Given data:

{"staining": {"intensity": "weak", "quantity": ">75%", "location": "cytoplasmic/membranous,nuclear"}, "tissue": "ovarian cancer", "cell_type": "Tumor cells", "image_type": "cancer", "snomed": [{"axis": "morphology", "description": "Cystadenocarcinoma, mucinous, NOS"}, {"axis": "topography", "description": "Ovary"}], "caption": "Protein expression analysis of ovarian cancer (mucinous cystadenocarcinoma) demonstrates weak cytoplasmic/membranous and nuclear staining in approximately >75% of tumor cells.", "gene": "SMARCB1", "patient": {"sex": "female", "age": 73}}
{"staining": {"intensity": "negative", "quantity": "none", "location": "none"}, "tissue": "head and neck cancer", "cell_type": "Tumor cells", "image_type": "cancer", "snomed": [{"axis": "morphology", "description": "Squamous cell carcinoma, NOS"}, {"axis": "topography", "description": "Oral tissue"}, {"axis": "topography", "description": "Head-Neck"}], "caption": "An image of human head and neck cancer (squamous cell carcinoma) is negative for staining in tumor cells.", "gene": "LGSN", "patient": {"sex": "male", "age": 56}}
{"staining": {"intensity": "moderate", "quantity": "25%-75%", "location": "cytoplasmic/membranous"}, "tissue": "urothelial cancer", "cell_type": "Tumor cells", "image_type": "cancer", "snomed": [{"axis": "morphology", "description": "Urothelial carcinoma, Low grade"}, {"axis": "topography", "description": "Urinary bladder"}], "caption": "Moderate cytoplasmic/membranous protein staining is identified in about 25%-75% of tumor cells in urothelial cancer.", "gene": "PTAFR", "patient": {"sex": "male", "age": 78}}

Exercise requirements: From the first line of the data above through the line containing "image of human", set each line down again exactly; include both ends and omit everything else.

Task solution:
{"staining": {"intensity": "weak", "quantity": ">75%", "location": "cytoplasmic/membranous,nuclear"}, "tissue": "ovarian cancer", "cell_type": "Tumor cells", "image_type": "cancer", "snomed": [{"axis": "morphology", "description": "Cystadenocarcinoma, mucinous, NOS"}, {"axis": "topography", "description": "Ovary"}], "caption": "Protein expression analysis of ovarian cancer (mucinous cystadenocarcinoma) demonstrates weak cytoplasmic/membranous and nuclear staining in approximately >75% of tumor cells.", "gene": "SMARCB1", "patient": {"sex": "female", "age": 73}}
{"staining": {"intensity": "negative", "quantity": "none", "location": "none"}, "tissue": "head and neck cancer", "cell_type": "Tumor cells", "image_type": "cancer", "snomed": [{"axis": "morphology", "description": "Squamous cell carcinoma, NOS"}, {"axis": "topography", "description": "Oral tissue"}, {"axis": "topography", "description": "Head-Neck"}], "caption": "An image of human head and neck cancer (squamous cell carcinoma) is negative for staining in tumor cells.", "gene": "LGSN", "patient": {"sex": "male", "age": 56}}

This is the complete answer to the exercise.